▶ **Given data**:

== Segment start ==

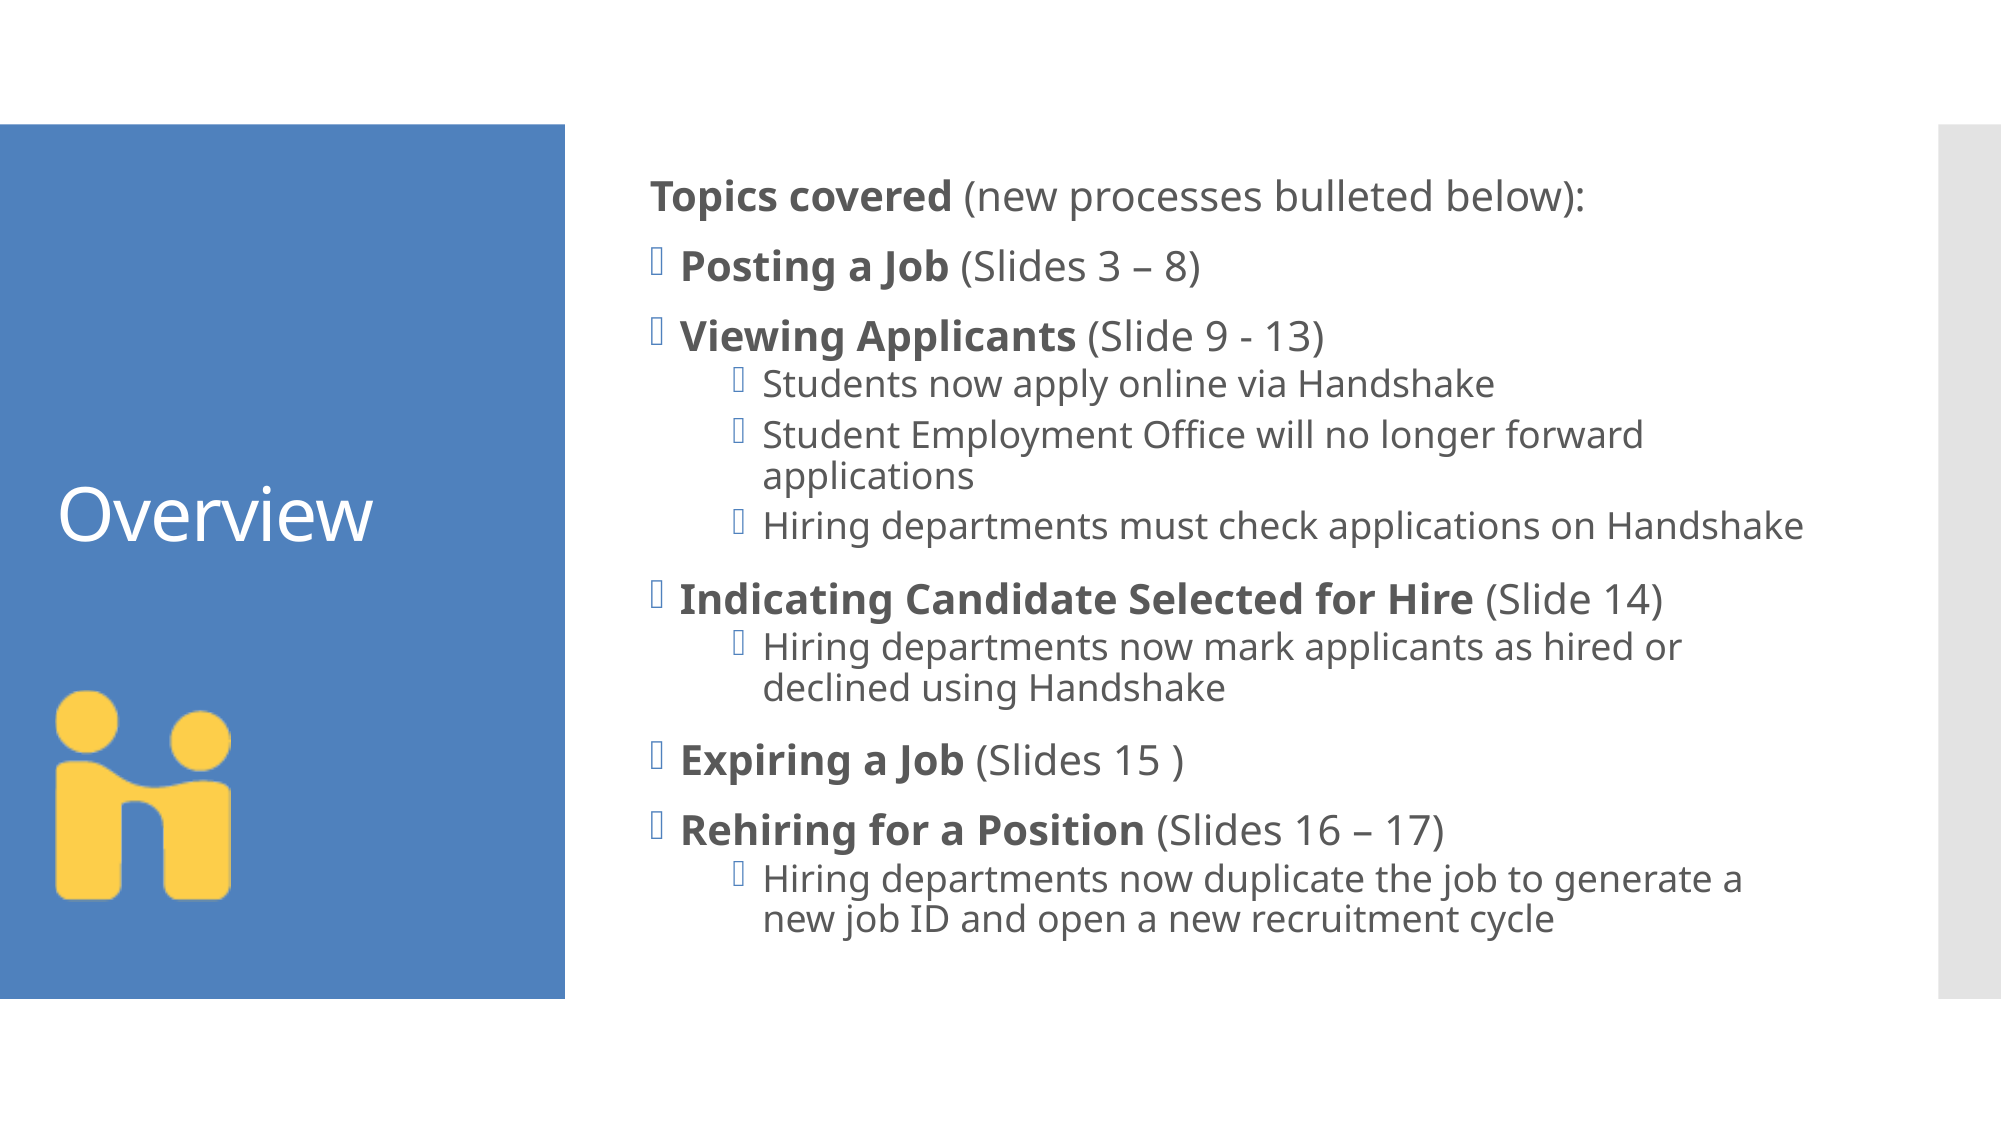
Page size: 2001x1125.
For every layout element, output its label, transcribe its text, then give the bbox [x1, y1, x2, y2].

title Overview [41, 184, 525, 940]
picture [55, 690, 231, 902]
list Topics covered (new processes bulleted below): Posting a Job (Slides 3 – 8) Viewing Applicants (Slide 9 - 13) Students now apply online via Handshake Student Employment Office will no longer forward applications Hiring departments must check applications on Handshake Indicating Candidate Selected for Hire (Slide 14) Hiring departments now mark applicants as hired or declined using Handshake Expiring a Job (Slides 15 ) Rehiring for a Position (Slides 16 – 17) Hiring departments now duplicate the job to generate a new job ID and open a new recruitment cycle [634, 125, 1835, 991]
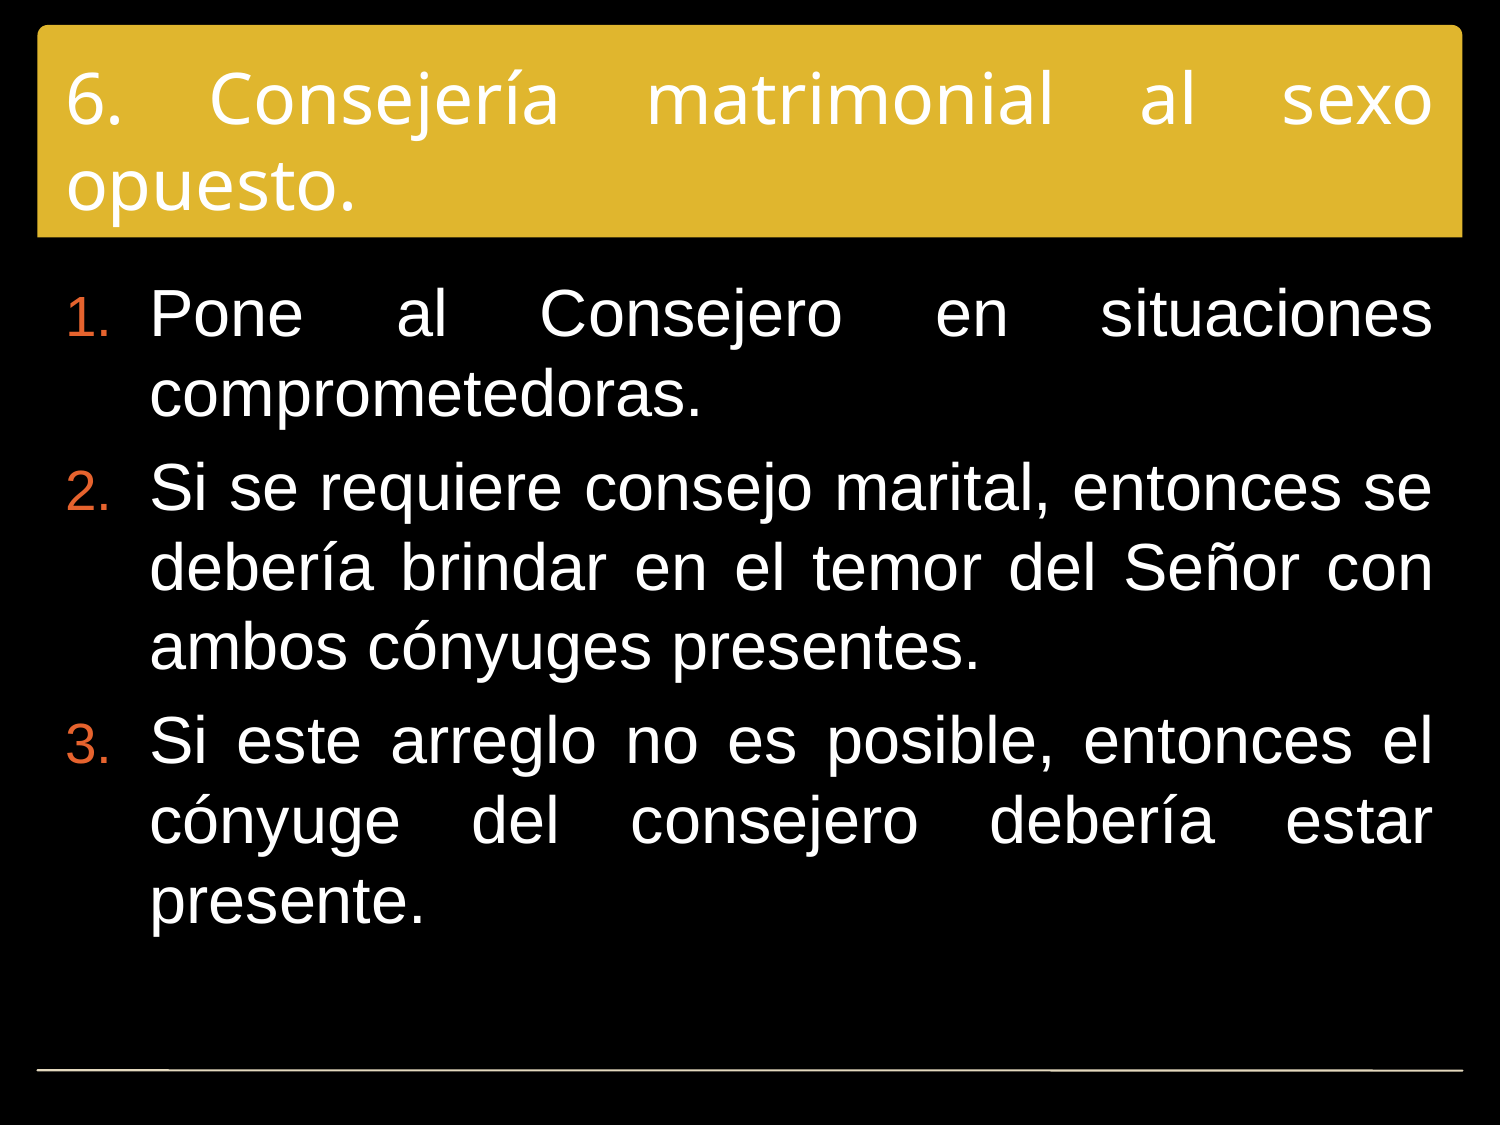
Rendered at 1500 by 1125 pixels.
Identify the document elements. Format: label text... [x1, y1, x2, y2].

title 6. Consejería matrimonial al sexo opuesto. [50, 45, 1450, 233]
list Pone al Consejero en situaciones comprometedoras. Si se requiere consejo marital, entonces se debería brindar en el temor del Señor con ambos cónyuges presentes. Si este arreglo no es posible, entonces el cónyuge del consejero debería estar presente. [50, 262, 1450, 1050]
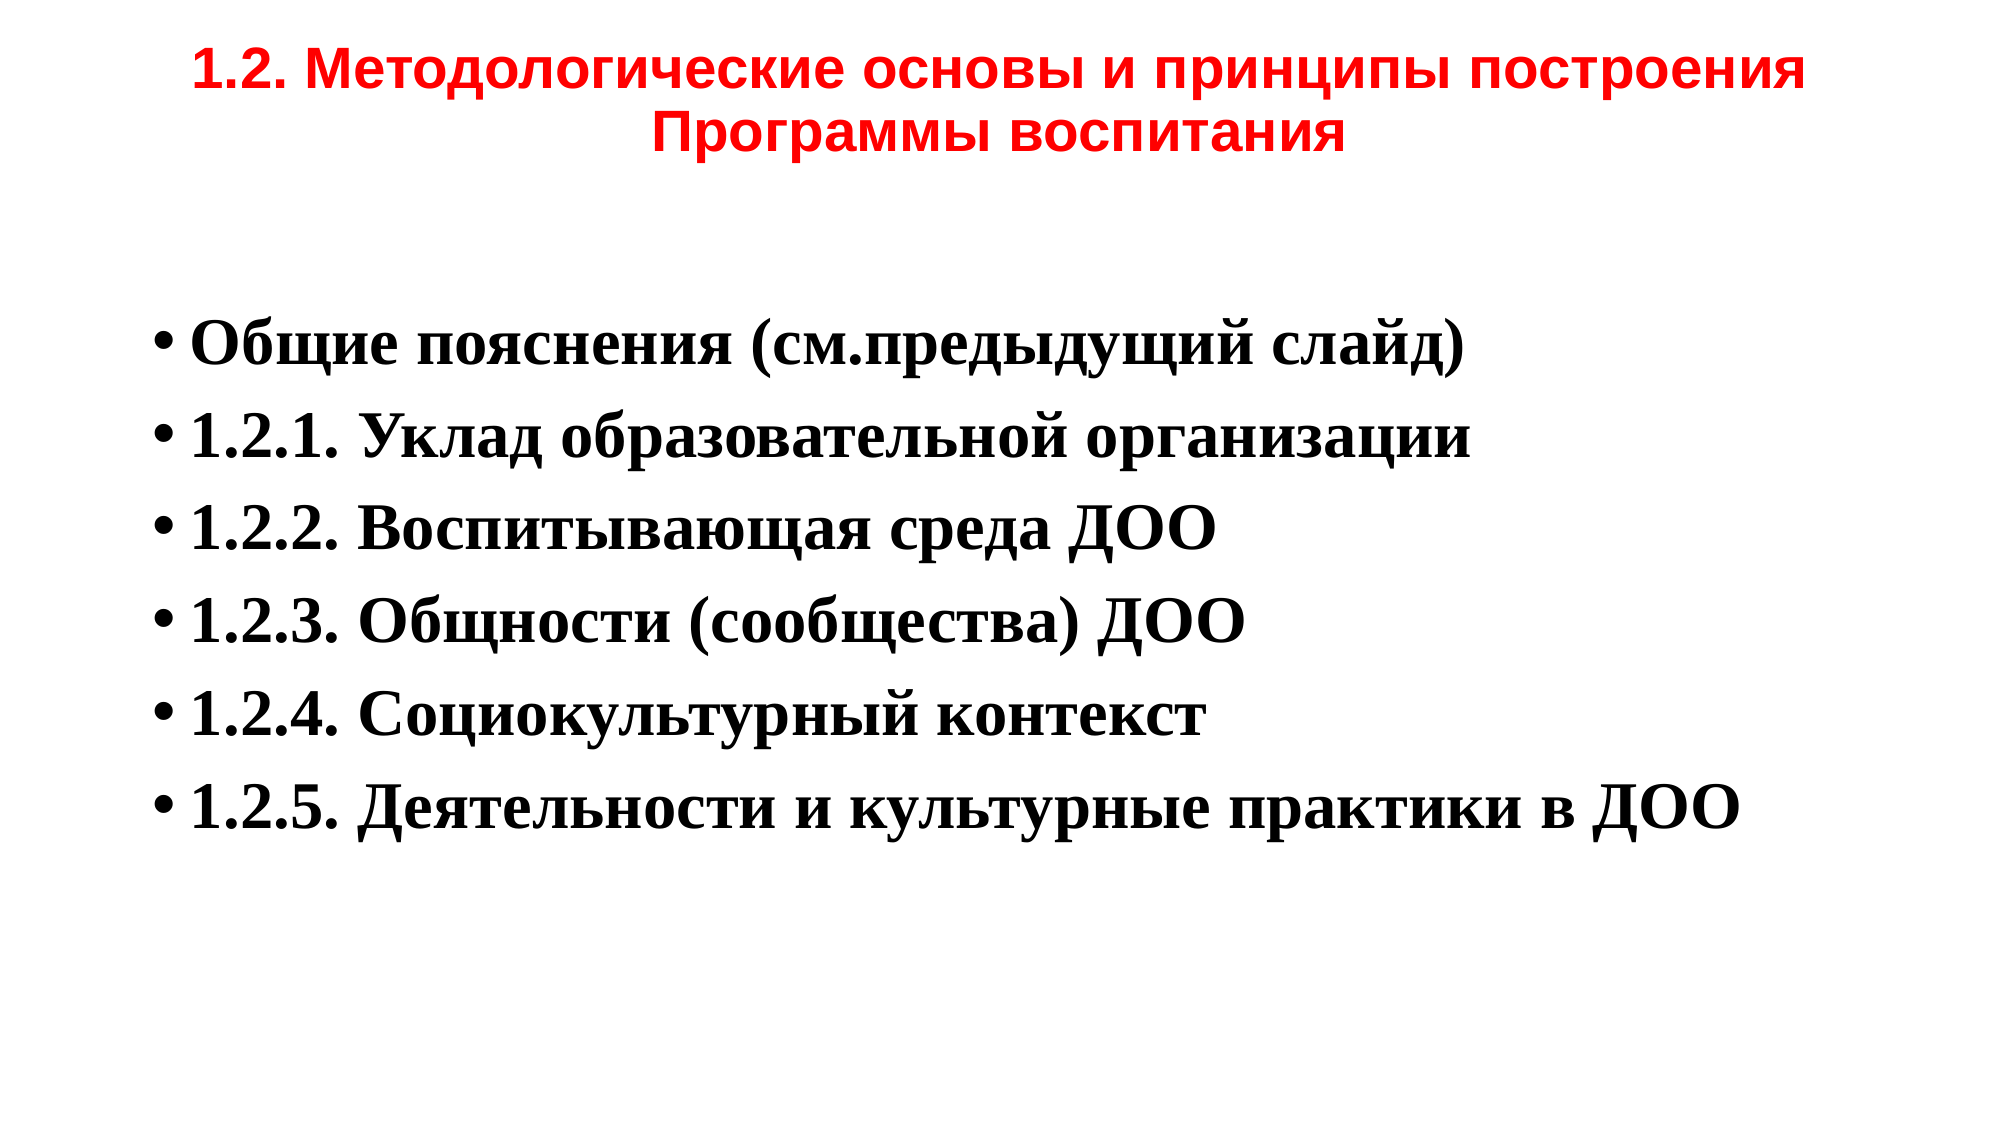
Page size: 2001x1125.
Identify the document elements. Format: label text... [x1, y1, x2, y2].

title 1.2. Методологические основы и принципы построения Программы воспитания [137, 59, 1863, 143]
list Общие пояснения (см.предыдущий слайд) 1.2.1. Уклад образовательной организации 1.2.2. Воспитывающая среда ДОО 1.2.3. Общности (сообщества) ДОО 1.2.4. Социокультурный контекст 1.2.5. Деятельности и культурные практики в ДОО [137, 299, 1863, 1014]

== Segment end ==

▶ **Task goal**:
Please extract exactly the lines of the data, from the first through the line containing "Rendered at 1500 by 1125 pixels.", and add no pictures to the copy.

▶ **Answer**:
Page size: 2001x1125.
For every layout element, output its label, transcribe its text, then give the bbox [x1, y1, x2, y2].

title Overview [41, 184, 525, 940]
picture [55, 690, 231, 902]
list Topics covered (new processes bulleted below): Posting a Job (Slides 3 – 8) Viewing Applicants (Slide 9 - 13) Students now apply online via Handshake Student Employment Office will no longer forward applications Hiring departments must check applications on Handshake Indicating Candidate Selected for Hire (Slide 14) Hiring departments now mark applicants as hired or declined using Handshake Expiring a Job (Slides 15 ) Rehiring for a Position (Slides 16 – 17) Hiring departments now duplicate the job to generate a new job ID and open a new recruitment cycle [634, 125, 1835, 991]
Rendered at 1500 by 1125 pixels.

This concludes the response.